Ya en años universitarios, hace unos días tuvo lugar la presentación de proyectos de quinto año. Aquello fue una escena digna de recordar. La primera compañera evaluada salió gesticulando y jalándose los pelos, el segundo, un poco confundido por preguntas técnicas propias de una especialidad ajena a él, supongo formuladas adrede para que no supiera responder. Tal parece que una reencarnación de Mr. T, se había colado en la calificación y empezó a repartir bibliazos a diestra y siniestra.

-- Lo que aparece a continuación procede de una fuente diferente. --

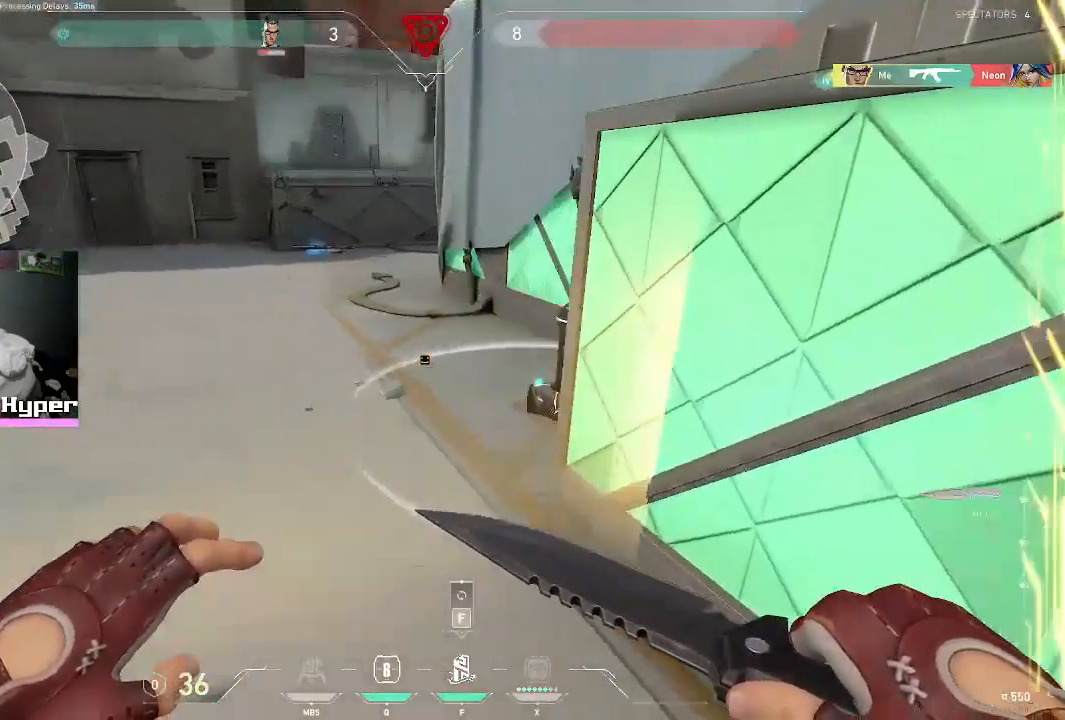
{"keys": ["d", "w"], "mouse": [], "events": [[350, "d", "down"]]}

Esta vez el agresor no usaba costosas cadenas de oro, pero sí trataba de exhibir el equivalente académico de la ostentación: inaceptable soberbia y una peligrosa subestimación al prójimo.
Luego fue mi turno.
-“Sí, verdad, tiene razón. Es curioso que a nadie más se le haya ocurrido antes”,- me dijo la jueza luego de explicar la pieza relativa a género, religión y sexualidad (en realidad ni siquiera me lo dijo a mí, se lo dijo a otro profesor que estaba sentado un poco más atrás).
En ese cuestionable elogio, fueron esbozados los primeros amagos de pisotear mi dignidad. Luego de unas cuantas discrepancias de percepción, como es natural en cualquier calificación de quinto año que involucre ropa, religión y prácticas mágicas, la jueza dio rienda suelta al antropólogo que todos llevan dentro y lanzó sus conclusiones teóricas de dudosa referencia bibliográfica.
Fue curioso ver rejuvenecidos aquellos odios colegiales, reservados para momentos en que se tiene la certeza de estar siendo emocionalmente vapuleado por un docente, pero saberse impotente para exponer una defensa efectiva cuando lo agarran desprevenido. Más que mostrar alegría por salir airoso de aquel implacable ataque de serrucho y segueta, la primera reacción del evaluado era verse la ropa, olerse los sobacos o mirarse los dientes en el espejo a ver si algún frijol del gallo pinto le quedó pegado en la sonrisa. Ninguno de nosotros, teníamos idea del porqué nos estaban tratando como si hubiéramos presentado una nigüenta o una lapa de llanta para la exposición.
El arte (como la religión) está colmado de afirmaciones y criterios subjetivos. Cada quien, según su formación y experiencia, ejerce el derecho a emitir un juicio si así se lo piden. Sin embargo, al igual que con aquel golpe sorpresivo de Biblia a mi incipiente agnóstica cabeza, nunca deja de desagradar el ser violentado con instrumentos en los que no se cree del todo, pero por su carácter sagrado, maltratan la autoestima y el intelecto de quienes se someten a su medición. El tener un profesor aparentemente inquisitivo cuyo único objetivo es reafirmar su jerarquía y convencerse de una preconcebida mediocridad de sus estudiantes, es tan cuestionable y contradictorio como un sacerdote que olvida sus votos de pobreza y cae en la tentación de envolverse en refulgentes cadenas de oro.